A consultant brought in to market the game to Asia praised it as “non-violent”, which is odd; as I noted at the time, Jerry Jenkins and Frichner argue that the game’s violence should be put in a Biblical context, while LaHaye has complained that it is no more violent than other games.

However, LBG has now taken off the gloves; a poster to Daily Kos has the latest:

Gordon D. Katz, an attorney for [CEO Troy] Lyndon’s company, has recently sent letters – some via certified mail, and others via his Gmail account — to blogs large and small which have either criticized the game, or linked to news reports on the [alleged – RB] eliminationist theology of the game, or even feature critiques, satirical statements, or harshly worded opinions from blog readers. Radical Congruency received two identical, saber-rattling letters.

Here’s an extract:

…Unfortunately, there are many statements on your website which appear to be false and misleading. This type of misinformation may cause significant and irreparable harm to Left Behind Video Games Inc. and must be removed…If you do not comply immediately, the company will be forced to pursue additional legal action which will include claims for damages, costs of suit and attorney’s fees. This may subject you and your organization to significant legal and financial damages.
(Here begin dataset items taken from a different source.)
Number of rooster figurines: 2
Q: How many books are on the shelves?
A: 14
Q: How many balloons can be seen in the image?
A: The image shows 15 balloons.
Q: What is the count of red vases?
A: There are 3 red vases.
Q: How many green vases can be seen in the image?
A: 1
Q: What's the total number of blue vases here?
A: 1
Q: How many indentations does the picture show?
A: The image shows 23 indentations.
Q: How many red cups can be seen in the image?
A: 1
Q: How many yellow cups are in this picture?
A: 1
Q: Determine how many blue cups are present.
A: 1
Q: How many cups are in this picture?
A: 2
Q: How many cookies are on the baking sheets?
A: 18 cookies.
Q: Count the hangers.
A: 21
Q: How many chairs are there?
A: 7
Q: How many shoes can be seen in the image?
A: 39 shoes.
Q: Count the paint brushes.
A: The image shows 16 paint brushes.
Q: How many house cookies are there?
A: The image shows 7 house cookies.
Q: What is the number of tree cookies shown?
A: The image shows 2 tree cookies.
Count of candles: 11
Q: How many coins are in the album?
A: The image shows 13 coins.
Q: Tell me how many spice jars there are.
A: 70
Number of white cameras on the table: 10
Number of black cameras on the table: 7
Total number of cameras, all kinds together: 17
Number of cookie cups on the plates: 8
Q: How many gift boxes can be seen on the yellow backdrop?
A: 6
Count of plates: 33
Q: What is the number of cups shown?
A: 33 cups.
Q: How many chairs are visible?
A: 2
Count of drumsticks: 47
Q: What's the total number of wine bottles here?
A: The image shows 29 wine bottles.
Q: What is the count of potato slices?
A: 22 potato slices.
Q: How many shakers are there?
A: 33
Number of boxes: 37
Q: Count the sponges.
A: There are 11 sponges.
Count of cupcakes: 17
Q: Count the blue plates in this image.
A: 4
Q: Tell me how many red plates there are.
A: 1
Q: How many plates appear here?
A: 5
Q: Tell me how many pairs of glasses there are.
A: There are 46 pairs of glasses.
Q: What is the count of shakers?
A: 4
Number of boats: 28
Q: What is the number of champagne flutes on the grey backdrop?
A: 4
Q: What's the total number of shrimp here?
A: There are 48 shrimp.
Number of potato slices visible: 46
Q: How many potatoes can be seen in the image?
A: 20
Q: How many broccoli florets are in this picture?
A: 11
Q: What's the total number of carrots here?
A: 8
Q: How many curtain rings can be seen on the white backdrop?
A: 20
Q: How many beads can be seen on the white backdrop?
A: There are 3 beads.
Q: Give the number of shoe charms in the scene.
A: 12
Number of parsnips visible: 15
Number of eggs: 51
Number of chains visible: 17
By failing to make clear what exactly is being objected to, the letter fails as a serious legal document. Doubtless the hope is that fearful bloggers will simply self-censor anything that might be negative. But who is Gordon D. Katz? The Daily Kos poster did some digging, and found out that the office is actually a private house belonging to Katz’s mother, and that his named “Administrator” is none other than Lyndon’s wife. Most curious.

Criticisms of the game are not confined to blogs – newspapers and magazines have covered the controversy, and it is even referenced in Richard Dawkins’s The God Delusion. Since Dawkins is published in the UK, perhaps LBG could get tips on using UK libel law from Sheik Khalid bin Mahfouz or Alisher Usmanov.

UPDATE: Gamer sites are unimpressed.

One Response

  1. The letter obviously wasn’t meant to be a “serious legal document,” but a polite warning before actual legal action is taken. As far as the letter “failing to make clear what exactly is being objected to,” all the bloggers targeted have to do is check out reviews by neutral sources as well as the game’s and company’s websites. Barring that, the last time I checked, ignorance of wrongdoing is not a legitimate defense in any court of law.